NOTE 3     CONTINGENCIES

Legal Proceedings
 
Neither PHAZAR CORP nor any of its subsidiaries are currently parties to any litigation or arbitrations.

NOTE 4     SUBSEQUENT EVENTS

Mr. Garland P. Asher, resigned as President, Chief Executive Officer and Director of PHAZAR CORP and all positions of the subsidiaries of PHAZAR CORP on October 1, 2012.  Mr. Asher will be consulting with the Company pursuant to a consulting agreement through December 31, 2012, under which he will be paid consulting fees of approximately $40,000 through the remainder of the calendar year.

The Board of Directors of PHAZAR CORP appointed Robert E. Fitzgerald as President and Chief Executive
Officer and Director for the Company, effective October 1, 2012.  Mr. Fitzgerald’s current term as Director will expire at the Company’s next annual meeting of shareholders.  In conjunction with his employment agreement, Mr. Fitzgerald was granted options to purchase 160,000 shares of common stock of the Company, which vest over a five year period.

 
7

 

PHAZAR CORP AND SUBSIDIARIES

MANAGEMENT'S DISCUSSION AND ANALYSIS OF FINANCIAL CONDITION AND RESULTS OF OPERATIONS

The following is management’s discussion and analysis of certain significant factors that affected the Company’s financial condition and operating results for the period included in the consolidated financial statements in Item 1.

Company Overview

PHAZAR CORP’s continuing operation is that of its subsidiaries, Antenna Products Corporation, Phazar Antenna Corp., and Thirco, Inc.  The management discussion presented in this item relates to the operations of subsidiary units and the associated consolidated financials.

PHAZAR CORP operates as a holding company with Antenna Products Corporation, Phazar Antenna Corp., and Thirco, Inc. as its wholly owned subsidiaries.  Antenna Products Corporation and Phazar Antenna Corp. are operating subsidiaries with Thirco, Inc. serving as an equipment leasing company to PHAZAR CORP’s operating units.  Antenna Products Corporation designs, manufactures and markets standard and custom antennas, guyed and self-supported towers, support structures, masts and communication accessories worldwide.  The United States Government, military and civilian agencies and prime contractors are Antenna Products Corporation’s principal customers.  Phazar Antenna Corp. supplies a broad range of multiple band antennas for the telecommunication market.
 
PHAZAR CORP is primarily a build-to-order company.  As such, most United States government and commercial orders are negotiated firm-fixed price contracts.

Executive Level Overview

The following table presents selected data of PHAZAR CORP.  This historical data should be read in conjunction with the consolidated financial statements and the related notes.

   
Three Month Period Ended
September 30,
 
   
2012
   
2011
 
 
Net Sales
  $ 1,159,836     $ 1,415,218  
                 
Gross profit (loss) margin percent
    (14 )%     45 %
                 
Net loss
  $ (785,372 )   $ (120,255 )
 
Net loss per share
  $ (0.34 )   $ (0.05 )
                 
Total assets
  $ 6,240,533     $ 7,607,262  
                 
Total liabilities
  $ 816,452     $ 857,229  
                 
Capital expenditures
  $ -     $ 37,250  

Results of Operations

First Quarter Ended September 30, 2012 (“2012”), Compared to the First Quarter Ended September 30, 2011 (“2011”)
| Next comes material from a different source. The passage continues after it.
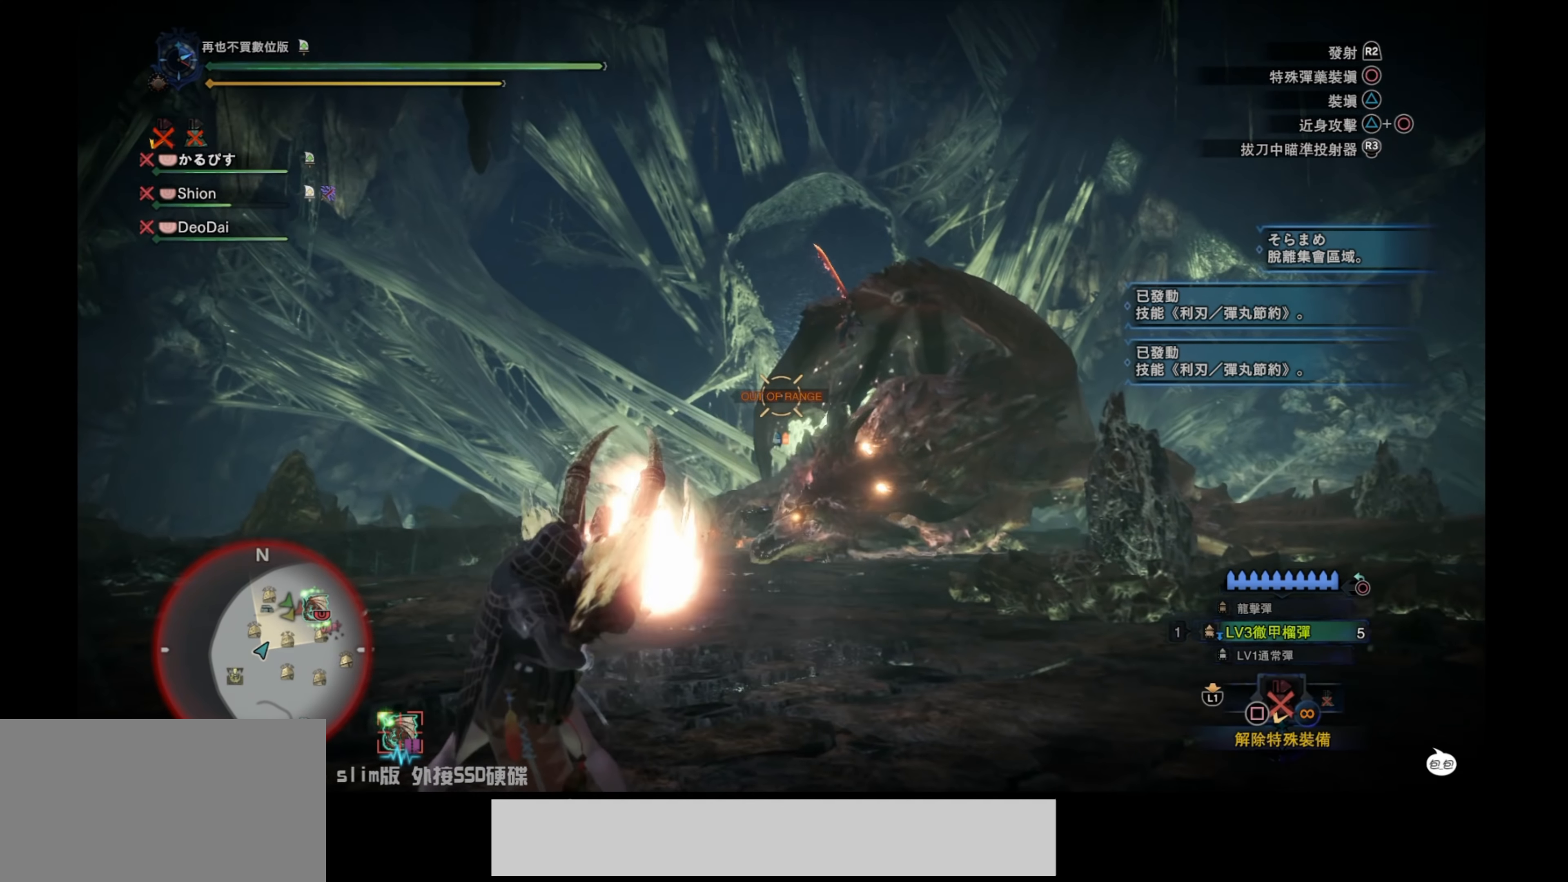
{"buttons": ["L2"], "left_stick": "down-right", "right_stick": "center", "events": [[150, "left_stick", "down-left"], [150, "right_stick", "center"], [283, "left_stick", "down-right"]]}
PHAZAR CORP’s consolidated sales from operations were $1,159,836 for the quarter ended September 30, 2012 compared to sales of $1,415,218 for the first quarter ended September 30, 2011.  The Company’s revenue decreased $255,382 or 18%, as sales from our Shipboard and safety climb product lines are down $123,755 and $108,045, respectively, quarter over quarter.

 
8

 
 
Cost of sales and contracts from operations were $1,319,406 for the quarter ended September 30, 2012 compared to $779,319 for the quarter ended September 30, 2011, up $540,087, or 69%. The $540,087 increase consists of approximately $600,000 reserve for slow moving inventory offset by a $59,943 (or 8%) decline in cost of goods sold on back of 18% decrease in sales quarter over quarter. The Company reviewed its policy in estimating slow moving inventory to more readily identify inventory that may have become impaired or obsolete due to advancing technology and changes in demand of product by some customers.  As such, the Company incurred a charge of approximately $600,000 which represents a reserve of $197,794 and $402,206 against the raw material and finished goods inventories, respectively.  Gross profit margins for the quarter, at 38% before the slow moving inventory charge, were down seven basis points from the 45% gross profit margin reported in the comparable period last year, related to a higher level of overhead rates and a change in product mix.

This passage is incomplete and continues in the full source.